=== What needs to be done ===
Copy out the data below word for word, leaving out the pictures.
════
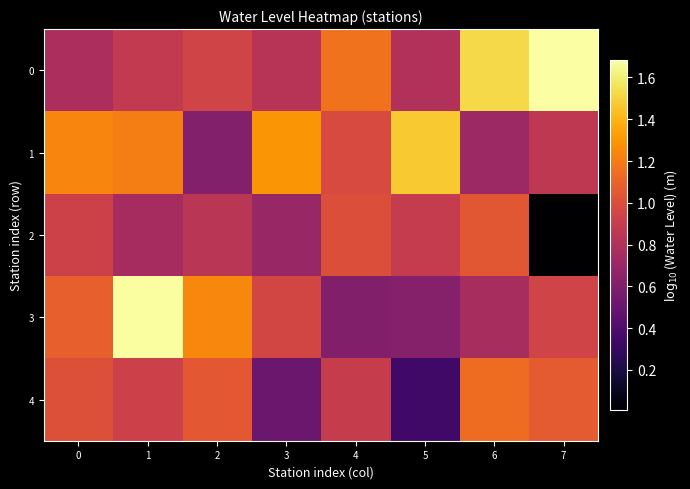

Reading left to right, what are all the values shown in this chart?

0: 0=0.8	1=0.9	2=0.9	3=0.8	4=1.2	5=0.8	6=1.5	7=1.7
1: 0=1.2	1=1.2	2=0.6	3=1.3	4=1.0	5=1.5	6=0.7	7=0.9
2: 0=0.9	1=0.8	2=0.8	3=0.7	4=1.0	5=0.9	6=1.0	7=0.0
3: 0=1.1	1=1.7	2=1.2	3=1.0	4=0.6	5=0.6	6=0.8	7=0.9
4: 0=1.0	1=0.9	2=1.1	3=0.5	4=0.9	5=0.3	6=1.1	7=1.1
════
=== Solution below ===
Reading left to right, what are all the values shown in this chart?

0: 0=0.8	1=0.9	2=0.9	3=0.8	4=1.2	5=0.8	6=1.5	7=1.7
1: 0=1.2	1=1.2	2=0.6	3=1.3	4=1.0	5=1.5	6=0.7	7=0.9
2: 0=0.9	1=0.8	2=0.8	3=0.7	4=1.0	5=0.9	6=1.0	7=0.0
3: 0=1.1	1=1.7	2=1.2	3=1.0	4=0.6	5=0.6	6=0.8	7=0.9
4: 0=1.0	1=0.9	2=1.1	3=0.5	4=0.9	5=0.3	6=1.1	7=1.1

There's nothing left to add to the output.